En primer lugar, hay que tener en cuenta la gestión. Cuando hablamos de gestión estamos hablando de estrategia. Muchos directores dan importancia a qué en la organización haya un método de trabajo homogéneo. Sin embargo, muchas veces en el equipo comercial cada uno sigue sus propias pautas de trabajo. Esto no es malo en sí ya que cada uno tiene unas competencias más desarrolladas que otras. No obstante, para implementar bien la estrategia comercial es clave que la organización siga unas pautas comunes para todo el equipo. Estas pautas van de la dirección hasta los comerciales pasando obviamente por los jefes de equipo.  

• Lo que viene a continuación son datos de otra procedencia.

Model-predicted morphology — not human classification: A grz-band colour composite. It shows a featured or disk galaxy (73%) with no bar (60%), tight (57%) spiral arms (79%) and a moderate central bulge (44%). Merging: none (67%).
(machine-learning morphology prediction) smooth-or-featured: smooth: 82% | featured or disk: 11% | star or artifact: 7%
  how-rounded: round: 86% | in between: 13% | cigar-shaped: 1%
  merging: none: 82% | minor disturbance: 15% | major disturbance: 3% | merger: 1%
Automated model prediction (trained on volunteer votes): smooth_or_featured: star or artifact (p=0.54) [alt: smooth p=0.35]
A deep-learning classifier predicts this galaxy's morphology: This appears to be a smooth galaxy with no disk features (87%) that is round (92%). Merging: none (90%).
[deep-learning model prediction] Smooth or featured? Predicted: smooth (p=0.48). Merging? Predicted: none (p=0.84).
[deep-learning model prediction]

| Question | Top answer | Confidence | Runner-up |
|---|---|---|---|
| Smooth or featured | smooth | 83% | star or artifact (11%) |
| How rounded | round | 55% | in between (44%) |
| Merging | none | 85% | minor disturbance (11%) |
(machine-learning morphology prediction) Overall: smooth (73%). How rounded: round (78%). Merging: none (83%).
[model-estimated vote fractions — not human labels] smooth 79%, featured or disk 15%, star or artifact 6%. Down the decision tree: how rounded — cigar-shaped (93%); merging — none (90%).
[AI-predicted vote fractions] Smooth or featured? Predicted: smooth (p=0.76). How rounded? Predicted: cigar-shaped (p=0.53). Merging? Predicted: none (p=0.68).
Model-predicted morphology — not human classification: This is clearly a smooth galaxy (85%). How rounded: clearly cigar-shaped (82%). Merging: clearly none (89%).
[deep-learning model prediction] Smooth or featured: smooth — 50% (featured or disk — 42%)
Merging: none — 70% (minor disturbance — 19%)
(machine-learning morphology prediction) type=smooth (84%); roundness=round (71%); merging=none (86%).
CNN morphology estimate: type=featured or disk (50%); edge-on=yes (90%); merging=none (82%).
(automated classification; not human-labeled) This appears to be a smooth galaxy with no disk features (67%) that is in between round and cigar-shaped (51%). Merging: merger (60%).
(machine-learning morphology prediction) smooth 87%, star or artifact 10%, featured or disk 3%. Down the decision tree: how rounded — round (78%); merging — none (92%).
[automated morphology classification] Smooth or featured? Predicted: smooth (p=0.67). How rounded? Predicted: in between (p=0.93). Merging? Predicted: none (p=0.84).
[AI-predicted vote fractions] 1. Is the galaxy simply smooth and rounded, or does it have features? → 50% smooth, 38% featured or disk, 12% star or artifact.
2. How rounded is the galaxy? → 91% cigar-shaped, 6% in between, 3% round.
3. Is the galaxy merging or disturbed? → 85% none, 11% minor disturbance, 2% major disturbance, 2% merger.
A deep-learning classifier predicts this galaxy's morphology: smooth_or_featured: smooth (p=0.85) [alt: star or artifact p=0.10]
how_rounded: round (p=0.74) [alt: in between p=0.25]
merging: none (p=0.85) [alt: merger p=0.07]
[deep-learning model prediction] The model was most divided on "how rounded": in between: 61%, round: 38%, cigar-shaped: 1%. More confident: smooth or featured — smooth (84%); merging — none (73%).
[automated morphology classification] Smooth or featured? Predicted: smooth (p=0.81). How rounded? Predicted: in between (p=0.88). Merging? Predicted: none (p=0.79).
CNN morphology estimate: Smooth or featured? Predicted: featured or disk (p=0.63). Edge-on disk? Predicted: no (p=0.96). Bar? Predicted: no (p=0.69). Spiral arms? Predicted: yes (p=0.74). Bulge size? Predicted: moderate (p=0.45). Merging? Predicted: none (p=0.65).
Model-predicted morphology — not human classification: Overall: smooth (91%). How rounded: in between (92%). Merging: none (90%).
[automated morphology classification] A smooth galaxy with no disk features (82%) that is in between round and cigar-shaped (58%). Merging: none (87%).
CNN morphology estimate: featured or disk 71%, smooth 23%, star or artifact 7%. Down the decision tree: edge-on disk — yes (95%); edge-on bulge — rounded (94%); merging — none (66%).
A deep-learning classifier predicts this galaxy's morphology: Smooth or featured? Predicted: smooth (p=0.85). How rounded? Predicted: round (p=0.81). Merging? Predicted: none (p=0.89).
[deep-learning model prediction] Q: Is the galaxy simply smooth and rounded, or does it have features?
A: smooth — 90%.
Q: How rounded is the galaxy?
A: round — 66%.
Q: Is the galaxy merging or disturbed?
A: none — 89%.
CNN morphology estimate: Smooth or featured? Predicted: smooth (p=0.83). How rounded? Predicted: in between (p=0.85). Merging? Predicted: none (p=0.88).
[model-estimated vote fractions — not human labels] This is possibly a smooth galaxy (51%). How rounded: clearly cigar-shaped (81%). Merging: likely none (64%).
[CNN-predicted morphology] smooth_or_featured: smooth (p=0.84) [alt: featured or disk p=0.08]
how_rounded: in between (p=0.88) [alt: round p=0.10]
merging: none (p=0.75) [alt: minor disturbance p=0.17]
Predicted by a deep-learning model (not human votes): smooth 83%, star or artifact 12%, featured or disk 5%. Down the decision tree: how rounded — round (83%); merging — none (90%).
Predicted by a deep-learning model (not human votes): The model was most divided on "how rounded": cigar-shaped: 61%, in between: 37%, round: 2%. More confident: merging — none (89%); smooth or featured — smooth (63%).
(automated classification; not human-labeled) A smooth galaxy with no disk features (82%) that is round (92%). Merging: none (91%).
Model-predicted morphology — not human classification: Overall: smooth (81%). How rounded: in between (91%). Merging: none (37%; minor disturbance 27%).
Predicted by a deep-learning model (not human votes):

La principal ventaja de tener un buen sistema de gestión es que consigues una mayor eficiencia. Por ejemplo, es como dirigir una embarcación con el timón. No hace falta hacer cambios bruscos, llevando con dulzura el timón llegas a buen puerto. Por este motivo, tener unas buenas herramientas de gestión y un buen método es clave para implementar la estrategia comercial.

En segundo lugar, hay que trabajar el comportamiento. El comportamiento se ha de trabajar de dos maneras. Primero hay que trabajar la actitud. ¡Cuántas veces los cambios no se introducen por falta de actitud!. Por este motivo, hacer salir de la zona de confort al equipo comercial es importante. A continuación, hay que trabajar en las técnicas de venta. En un mercado tan competitivo, ante tanta competencia la formación en habilidades o técnicas de venta sigue siendo de vital importancia.

Finalmente, hay que destacar los beneficios que conseguimos al trabajar sobre estos dos ejes. Por un lado, conseguimos que los resultados se consigan de forma más rápida. Por otro lado, se va homogeneizando la forma de trabajar dentro de la compañía. Con ello conseguimos crear una imagen de empresa más fuerte que ofrece la misma calidad a todos los clientes.